**YOUR TASK:** Output the lines as a JSON list of strings, one string per line and with blank lines omitted, starting with the line containing "name author: (L.) Bernh. ex Schrank & Mart." and going on through the line containing "elevation (m): 914".

━━━━━ TASK INPUT

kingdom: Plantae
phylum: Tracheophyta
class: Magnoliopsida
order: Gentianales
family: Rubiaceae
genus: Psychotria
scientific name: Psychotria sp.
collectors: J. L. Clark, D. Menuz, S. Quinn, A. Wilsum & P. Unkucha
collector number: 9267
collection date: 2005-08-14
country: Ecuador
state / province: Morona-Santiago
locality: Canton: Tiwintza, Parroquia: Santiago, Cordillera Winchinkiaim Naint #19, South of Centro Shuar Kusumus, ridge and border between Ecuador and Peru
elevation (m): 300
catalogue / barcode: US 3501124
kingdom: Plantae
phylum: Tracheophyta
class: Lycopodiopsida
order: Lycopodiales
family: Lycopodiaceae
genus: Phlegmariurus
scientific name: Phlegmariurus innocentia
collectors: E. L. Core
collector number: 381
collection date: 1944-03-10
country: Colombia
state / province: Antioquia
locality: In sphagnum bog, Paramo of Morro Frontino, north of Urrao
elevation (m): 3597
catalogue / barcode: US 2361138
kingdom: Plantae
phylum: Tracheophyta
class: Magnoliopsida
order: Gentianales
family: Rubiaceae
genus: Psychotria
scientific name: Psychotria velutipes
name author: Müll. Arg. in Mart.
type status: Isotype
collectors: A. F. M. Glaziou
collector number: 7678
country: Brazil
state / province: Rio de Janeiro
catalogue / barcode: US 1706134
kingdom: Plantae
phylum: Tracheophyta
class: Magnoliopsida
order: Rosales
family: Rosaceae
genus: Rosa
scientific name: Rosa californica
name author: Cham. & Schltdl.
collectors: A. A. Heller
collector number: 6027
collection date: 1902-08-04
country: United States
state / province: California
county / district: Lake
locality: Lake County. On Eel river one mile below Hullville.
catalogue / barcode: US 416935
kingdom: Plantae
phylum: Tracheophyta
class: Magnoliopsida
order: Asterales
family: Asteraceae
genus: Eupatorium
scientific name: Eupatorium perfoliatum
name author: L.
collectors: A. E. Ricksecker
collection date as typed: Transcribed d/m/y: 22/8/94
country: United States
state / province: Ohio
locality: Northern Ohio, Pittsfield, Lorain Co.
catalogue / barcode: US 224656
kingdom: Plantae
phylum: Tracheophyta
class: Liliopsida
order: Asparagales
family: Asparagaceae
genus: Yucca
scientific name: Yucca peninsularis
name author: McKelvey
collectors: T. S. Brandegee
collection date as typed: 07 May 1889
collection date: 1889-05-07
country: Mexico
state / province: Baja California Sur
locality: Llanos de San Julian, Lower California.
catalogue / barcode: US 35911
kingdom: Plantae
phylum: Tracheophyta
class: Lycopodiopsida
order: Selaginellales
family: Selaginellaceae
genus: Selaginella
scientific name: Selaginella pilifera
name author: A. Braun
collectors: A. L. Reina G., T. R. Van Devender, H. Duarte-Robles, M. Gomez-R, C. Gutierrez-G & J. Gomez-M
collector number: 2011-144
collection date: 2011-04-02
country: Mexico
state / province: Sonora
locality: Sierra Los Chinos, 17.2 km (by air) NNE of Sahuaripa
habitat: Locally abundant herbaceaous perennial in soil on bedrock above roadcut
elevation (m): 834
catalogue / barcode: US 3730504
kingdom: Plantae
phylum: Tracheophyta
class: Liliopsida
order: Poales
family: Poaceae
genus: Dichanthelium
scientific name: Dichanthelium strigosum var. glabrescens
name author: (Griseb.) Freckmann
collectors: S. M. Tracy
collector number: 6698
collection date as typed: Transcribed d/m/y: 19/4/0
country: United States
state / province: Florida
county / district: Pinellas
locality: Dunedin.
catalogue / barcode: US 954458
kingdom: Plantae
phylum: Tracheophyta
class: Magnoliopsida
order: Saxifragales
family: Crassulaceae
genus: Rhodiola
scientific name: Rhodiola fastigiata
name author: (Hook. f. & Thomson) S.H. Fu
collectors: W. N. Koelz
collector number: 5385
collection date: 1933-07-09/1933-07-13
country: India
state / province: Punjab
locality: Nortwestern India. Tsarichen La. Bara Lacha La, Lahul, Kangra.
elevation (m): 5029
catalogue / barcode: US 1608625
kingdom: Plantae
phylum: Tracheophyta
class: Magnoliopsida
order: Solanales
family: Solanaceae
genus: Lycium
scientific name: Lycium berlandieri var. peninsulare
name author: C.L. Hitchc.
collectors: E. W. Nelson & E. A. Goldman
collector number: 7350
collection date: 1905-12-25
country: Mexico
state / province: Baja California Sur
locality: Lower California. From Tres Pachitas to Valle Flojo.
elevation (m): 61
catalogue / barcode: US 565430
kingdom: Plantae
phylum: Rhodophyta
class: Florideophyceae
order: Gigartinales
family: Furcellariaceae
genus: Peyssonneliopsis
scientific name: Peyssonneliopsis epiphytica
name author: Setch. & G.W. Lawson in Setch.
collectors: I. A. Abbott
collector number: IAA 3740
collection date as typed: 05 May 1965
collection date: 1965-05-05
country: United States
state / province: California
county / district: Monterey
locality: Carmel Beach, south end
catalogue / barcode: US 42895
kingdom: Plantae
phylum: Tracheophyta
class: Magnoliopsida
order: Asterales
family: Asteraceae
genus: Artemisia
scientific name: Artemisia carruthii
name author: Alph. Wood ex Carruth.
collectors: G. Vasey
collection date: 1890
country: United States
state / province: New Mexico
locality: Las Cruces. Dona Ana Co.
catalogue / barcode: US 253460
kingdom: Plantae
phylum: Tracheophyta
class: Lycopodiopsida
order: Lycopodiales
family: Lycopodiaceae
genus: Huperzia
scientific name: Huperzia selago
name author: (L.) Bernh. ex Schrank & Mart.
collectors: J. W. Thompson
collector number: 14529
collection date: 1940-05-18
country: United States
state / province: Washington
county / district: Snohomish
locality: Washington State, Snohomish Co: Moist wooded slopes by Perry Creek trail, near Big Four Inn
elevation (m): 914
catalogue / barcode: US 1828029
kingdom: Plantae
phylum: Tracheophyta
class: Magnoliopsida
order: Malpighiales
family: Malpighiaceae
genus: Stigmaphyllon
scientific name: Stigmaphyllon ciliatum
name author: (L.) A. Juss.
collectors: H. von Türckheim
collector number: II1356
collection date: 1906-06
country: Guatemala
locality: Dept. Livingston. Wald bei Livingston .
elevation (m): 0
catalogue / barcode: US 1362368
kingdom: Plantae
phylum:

━━━━━━━━━━

**OUTPUT FOR THIS TASK:**
[
  "name author: (L.) Bernh. ex Schrank & Mart.",
  "collectors: J. W. Thompson",
  "collector number: 14529",
  "collection date: 1940-05-18",
  "country: United States",
  "state / province: Washington",
  "county / district: Snohomish",
  "locality: Washington State, Snohomish Co: Moist wooded slopes by Perry Creek trail, near Big Four Inn",
  "elevation (m): 914"
]